Registros extraídos

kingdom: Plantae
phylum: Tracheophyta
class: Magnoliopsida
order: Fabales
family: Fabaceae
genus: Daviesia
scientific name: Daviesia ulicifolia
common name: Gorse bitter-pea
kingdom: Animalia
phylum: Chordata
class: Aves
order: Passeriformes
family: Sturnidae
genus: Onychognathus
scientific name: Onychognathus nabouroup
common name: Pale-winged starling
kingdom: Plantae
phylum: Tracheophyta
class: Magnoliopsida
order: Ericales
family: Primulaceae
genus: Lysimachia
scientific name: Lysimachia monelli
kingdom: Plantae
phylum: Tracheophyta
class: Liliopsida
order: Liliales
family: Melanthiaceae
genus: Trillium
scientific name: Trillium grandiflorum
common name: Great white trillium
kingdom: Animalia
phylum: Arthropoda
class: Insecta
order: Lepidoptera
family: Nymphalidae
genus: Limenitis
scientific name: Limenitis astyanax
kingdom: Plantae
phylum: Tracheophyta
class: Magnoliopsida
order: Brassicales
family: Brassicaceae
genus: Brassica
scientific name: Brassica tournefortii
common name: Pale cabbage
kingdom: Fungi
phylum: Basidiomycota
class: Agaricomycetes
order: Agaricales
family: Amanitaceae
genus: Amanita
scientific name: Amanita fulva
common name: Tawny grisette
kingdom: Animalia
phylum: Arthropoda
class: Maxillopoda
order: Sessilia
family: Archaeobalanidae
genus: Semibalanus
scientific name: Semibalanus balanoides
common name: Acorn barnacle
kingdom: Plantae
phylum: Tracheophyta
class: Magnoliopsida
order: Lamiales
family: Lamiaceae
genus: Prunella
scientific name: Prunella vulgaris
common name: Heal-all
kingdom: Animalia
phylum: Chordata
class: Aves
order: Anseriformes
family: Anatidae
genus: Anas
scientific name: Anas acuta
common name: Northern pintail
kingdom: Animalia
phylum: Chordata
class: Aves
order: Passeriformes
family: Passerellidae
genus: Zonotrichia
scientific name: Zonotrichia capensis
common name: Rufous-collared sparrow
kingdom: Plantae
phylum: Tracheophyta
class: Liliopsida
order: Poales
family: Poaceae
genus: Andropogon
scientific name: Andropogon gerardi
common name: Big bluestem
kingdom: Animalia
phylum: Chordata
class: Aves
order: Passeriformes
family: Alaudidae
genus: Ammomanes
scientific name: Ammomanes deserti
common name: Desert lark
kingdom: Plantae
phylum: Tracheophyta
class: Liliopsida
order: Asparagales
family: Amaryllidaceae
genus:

INSTRUÇÕES E REQUISITOS
Transcreva, por favor, todas as linhas acima, sem alterar nada.

RESPOSTA ESPERADA
kingdom: Plantae
phylum: Tracheophyta
class: Magnoliopsida
order: Fabales
family: Fabaceae
genus: Daviesia
scientific name: Daviesia ulicifolia
common name: Gorse bitter-pea
kingdom: Animalia
phylum: Chordata
class: Aves
order: Passeriformes
family: Sturnidae
genus: Onychognathus
scientific name: Onychognathus nabouroup
common name: Pale-winged starling
kingdom: Plantae
phylum: Tracheophyta
class: Magnoliopsida
order: Ericales
family: Primulaceae
genus: Lysimachia
scientific name: Lysimachia monelli
kingdom: Plantae
phylum: Tracheophyta
class: Liliopsida
order: Liliales
family: Melanthiaceae
genus: Trillium
scientific name: Trillium grandiflorum
common name: Great white trillium
kingdom: Animalia
phylum: Arthropoda
class: Insecta
order: Lepidoptera
family: Nymphalidae
genus: Limenitis
scientific name: Limenitis astyanax
kingdom: Plantae
phylum: Tracheophyta
class: Magnoliopsida
order: Brassicales
family: Brassicaceae
genus: Brassica
scientific name: Brassica tournefortii
common name: Pale cabbage
kingdom: Fungi
phylum: Basidiomycota
class: Agaricomycetes
order: Agaricales
family: Amanitaceae
genus: Amanita
scientific name: Amanita fulva
common name: Tawny grisette
kingdom: Animalia
phylum: Arthropoda
class: Maxillopoda
order: Sessilia
family: Archaeobalanidae
genus: Semibalanus
scientific name: Semibalanus balanoides
common name: Acorn barnacle
kingdom: Plantae
phylum: Tracheophyta
class: Magnoliopsida
order: Lamiales
family: Lamiaceae
genus: Prunella
scientific name: Prunella vulgaris
common name: Heal-all
kingdom: Animalia
phylum: Chordata
class: Aves
order: Anseriformes
family: Anatidae
genus: Anas
scientific name: Anas acuta
common name: Northern pintail
kingdom: Animalia
phylum: Chordata
class: Aves
order: Passeriformes
family: Passerellidae
genus: Zonotrichia
scientific name: Zonotrichia capensis
common name: Rufous-collared sparrow
kingdom: Plantae
phylum: Tracheophyta
class: Liliopsida
order: Poales
family: Poaceae
genus: Andropogon
scientific name: Andropogon gerardi
common name: Big bluestem
kingdom: Animalia
phylum: Chordata
class: Aves
order: Passeriformes
family: Alaudidae
genus: Ammomanes
scientific name: Ammomanes deserti
common name: Desert lark
kingdom: Plantae
phylum: Tracheophyta
class: Liliopsida
order: Asparagales
family: Amaryllidaceae
genus:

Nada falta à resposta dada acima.